## [Quoted passage]
When checking rx ring queue, it's possible that loop will break at the tail
while there are packets still in the queue header.

Signed-off-by: Jianbo Liu <jianbo.liu at linaro.org>
---
 drivers/net/ixgbe/ixgbe_rxtx_vec.c | 68 +++++++++++++++++++++-----------------
 1 file changed, 38 insertions(+), 30 deletions(-)

diff --git a/drivers/net/ixgbe/ixgbe_rxtx_vec.c 
b/drivers/net/ixgbe/ixgbe_rxtx_vec.c
index ccd93c7..611e431 100644
--- a/drivers/net/ixgbe/ixgbe_rxtx_vec.c
+++ b/drivers/net/ixgbe/ixgbe_rxtx_vec.c
@@ -206,10 +206,9 @@ static inline uint16_t
 _recv_raw_pkts_vec(struct ixgbe_rx_queue *rxq, struct rte_mbuf **rx_pkts,
                uint16_t nb_pkts, uint8_t *split_packet)

## [Set of tasks]
• a. Reproduce the stretch of the patch from "diff --git a/drivers/net/ixgbe/ixgbe_rxtx_vec.c" through "nb_pkts, uint8_t *split_packet)" word for word.
• b. Answer these questions about the patch, one per line:
(i) Which file does it change?
(ii) How many insertions and how many deletions does it report?
(iii) When checking the rx ring queue, where can the loop break while packets remain in the queue header?

## [Input data]

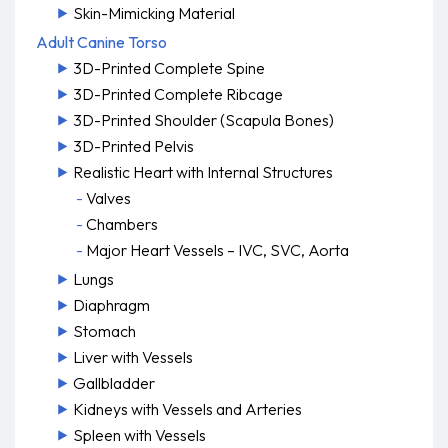
Skin-Mimicking Material
Adult Canine Torso
3D-Printed Complete Spine
3D-Printed Complete Ribcage
3D-Printed Shoulder (Scapula Bones)
3D-Printed Pelvis
Realistic Heart with Internal Structures
Valves
Chambers
Major Heart Vessels – IVC, SVC, Aorta
Lungs
Diaphragm
Stomach
Liver with Vessels
Gallbladder
Kidneys with Vessels and Arteries
Spleen with Vessels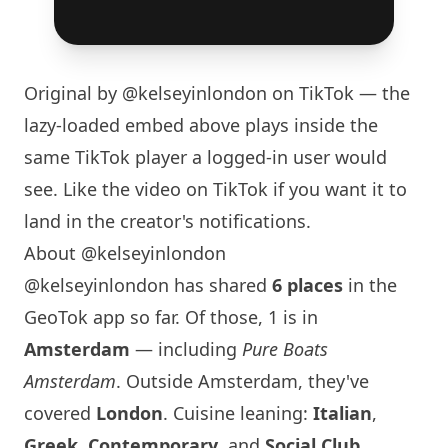
Original by
@kelseyinlondon
on TikTok — the
lazy-loaded embed above plays inside the
same TikTok player a logged-in user would
see. Like the video on TikTok if you want it to
land in the creator's notifications.
About @kelseyinlondon
@kelseyinlondon has shared
6 places
in the
GeoTok app so far. Of those, 1 is in
Amsterdam
— including
Pure Boats
Amsterdam
. Outside Amsterdam, they've
covered
London
. Cuisine leaning:
Italian
,
Greek
,
Contemporary
, and
Social Club
.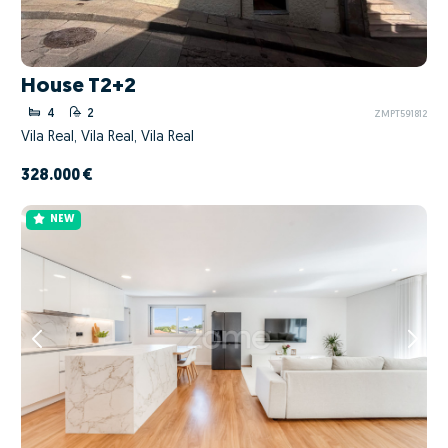
House T2+2
4
2
ZMPT591812
Vila Real, Vila Real, Vila Real
328.000 €
NEW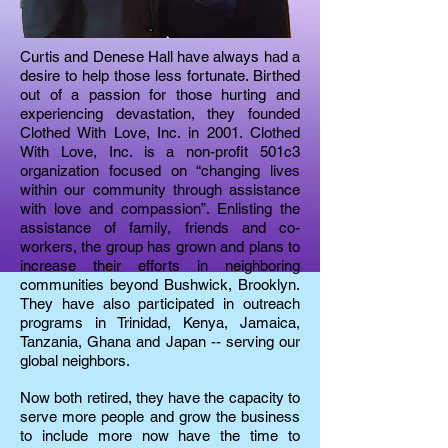
Curtis and Denese Hall have always had a
desire to help those less fortunate. Birthed
out of a passion for those hurting and
experiencing devastation, they founded
Clothed With Love, Inc. in 2001. Clothed
With Love, Inc. is a non-profit 501c3
organization focused on “changing lives
within our community through assistance
with love and compassion”. Enlisting the
assistance of family, friends and co-
workers, the group has grown and plans to
increase their efforts in neighboring
communities beyond Bushwick, Brooklyn.
They have also participated in outreach
programs in Trinidad, Kenya, Jamaica,
Tanzania, Ghana and Japan -- serving our
global neighbors.
Now both retired, they have the capacity to
serve more people and grow the business
to include more now have the time to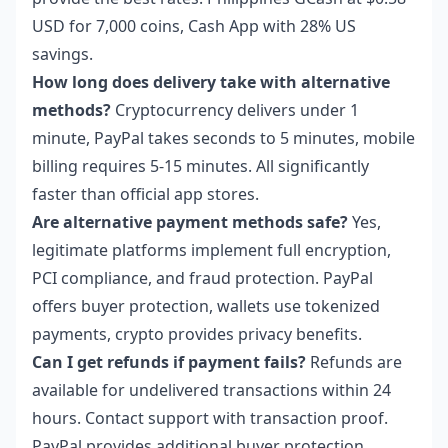
USD for 7,000 coins, Cash App with 28% US
savings.
How long does delivery take with alternative
methods?
Cryptocurrency delivers under 1
minute, PayPal takes seconds to 5 minutes, mobile
billing requires 5-15 minutes. All significantly
faster than official app stores.
Are alternative payment methods safe?
Yes,
legitimate platforms implement full encryption,
PCI compliance, and fraud protection. PayPal
offers buyer protection, wallets use tokenized
payments, crypto provides privacy benefits.
Can I get refunds if payment fails?
Refunds are
available for undelivered transactions within 24
hours. Contact support with transaction proof.
PayPal provides additional buyer protection.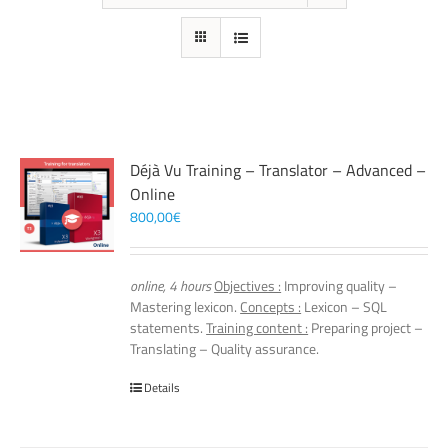
Déjà Vu Training – Translator – Advanced –
Online
800,00
€
online, 4 hours
Objectives :
Improving quality –
Mastering lexicon.
Concepts :
Lexicon – SQL
statements.
Training content :
Preparing project –
Translating – Quality assurance.
Details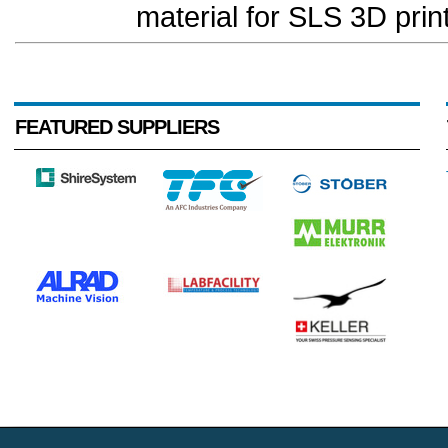
material for SLS 3D print
FEATURED SUPPLIERS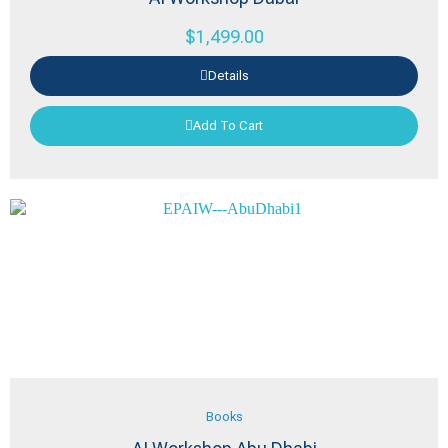
$
1,499.00
Details
Add To Cart
Books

## [Replies]
• a.
diff --git a/drivers/net/ixgbe/ixgbe_rxtx_vec.c 
b/drivers/net/ixgbe/ixgbe_rxtx_vec.c
index ccd93c7..611e431 100644
--- a/drivers/net/ixgbe/ixgbe_rxtx_vec.c
+++ b/drivers/net/ixgbe/ixgbe_rxtx_vec.c
@@ -206,10 +206,9 @@ static inline uint16_t
 _recv_raw_pkts_vec(struct ixgbe_rx_queue *rxq, struct rte_mbuf **rx_pkts,
                uint16_t nb_pkts, uint8_t *split_packet)

• b.
(i) drivers/net/ixgbe/ixgbe_rxtx_vec.c
(ii) 38 insertions and 30 deletions
(iii) At the tail